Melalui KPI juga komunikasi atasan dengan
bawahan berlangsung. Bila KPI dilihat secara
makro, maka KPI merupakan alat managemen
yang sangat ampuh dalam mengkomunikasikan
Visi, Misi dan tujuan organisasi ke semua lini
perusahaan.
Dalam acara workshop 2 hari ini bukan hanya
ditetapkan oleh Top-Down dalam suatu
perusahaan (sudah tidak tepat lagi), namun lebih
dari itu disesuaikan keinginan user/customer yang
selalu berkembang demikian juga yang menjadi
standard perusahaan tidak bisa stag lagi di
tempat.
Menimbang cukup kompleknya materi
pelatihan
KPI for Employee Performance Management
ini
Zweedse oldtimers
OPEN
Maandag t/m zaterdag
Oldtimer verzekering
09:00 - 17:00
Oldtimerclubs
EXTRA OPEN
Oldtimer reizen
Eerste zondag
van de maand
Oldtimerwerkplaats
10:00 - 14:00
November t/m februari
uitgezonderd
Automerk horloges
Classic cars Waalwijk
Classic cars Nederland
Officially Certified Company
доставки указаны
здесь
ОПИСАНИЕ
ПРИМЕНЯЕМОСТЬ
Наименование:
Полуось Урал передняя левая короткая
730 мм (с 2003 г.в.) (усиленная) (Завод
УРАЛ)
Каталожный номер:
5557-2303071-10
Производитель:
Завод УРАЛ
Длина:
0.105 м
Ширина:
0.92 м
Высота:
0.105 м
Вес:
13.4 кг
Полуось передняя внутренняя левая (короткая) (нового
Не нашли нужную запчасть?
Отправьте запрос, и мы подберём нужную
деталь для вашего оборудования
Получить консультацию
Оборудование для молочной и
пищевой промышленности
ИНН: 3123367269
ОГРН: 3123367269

» Task instructions
Reproduce all of the material above verbatim, keeping each line as it stands and in the same order.

» Solution for this task
Melalui KPI juga komunikasi atasan dengan
bawahan berlangsung. Bila KPI dilihat secara
makro, maka KPI merupakan alat managemen
yang sangat ampuh dalam mengkomunikasikan
Visi, Misi dan tujuan organisasi ke semua lini
perusahaan.
Dalam acara workshop 2 hari ini bukan hanya
ditetapkan oleh Top-Down dalam suatu
perusahaan (sudah tidak tepat lagi), namun lebih
dari itu disesuaikan keinginan user/customer yang
selalu berkembang demikian juga yang menjadi
standard perusahaan tidak bisa stag lagi di
tempat.
Menimbang cukup kompleknya materi
pelatihan
KPI for Employee Performance Management
ini
Zweedse oldtimers
OPEN
Maandag t/m zaterdag
Oldtimer verzekering
09:00 - 17:00
Oldtimerclubs
EXTRA OPEN
Oldtimer reizen
Eerste zondag
van de maand
Oldtimerwerkplaats
10:00 - 14:00
November t/m februari
uitgezonderd
Automerk horloges
Classic cars Waalwijk
Classic cars Nederland
Officially Certified Company
доставки указаны
здесь
ОПИСАНИЕ
ПРИМЕНЯЕМОСТЬ
Наименование:
Полуось Урал передняя левая короткая
730 мм (с 2003 г.в.) (усиленная) (Завод
УРАЛ)
Каталожный номер:
5557-2303071-10
Производитель:
Завод УРАЛ
Длина:
0.105 м
Ширина:
0.92 м
Высота:
0.105 м
Вес:
13.4 кг
Полуось передняя внутренняя левая (короткая) (нового
Не нашли нужную запчасть?
Отправьте запрос, и мы подберём нужную
деталь для вашего оборудования
Получить консультацию
Оборудование для молочной и
пищевой промышленности
ИНН: 3123367269
ОГРН: 3123367269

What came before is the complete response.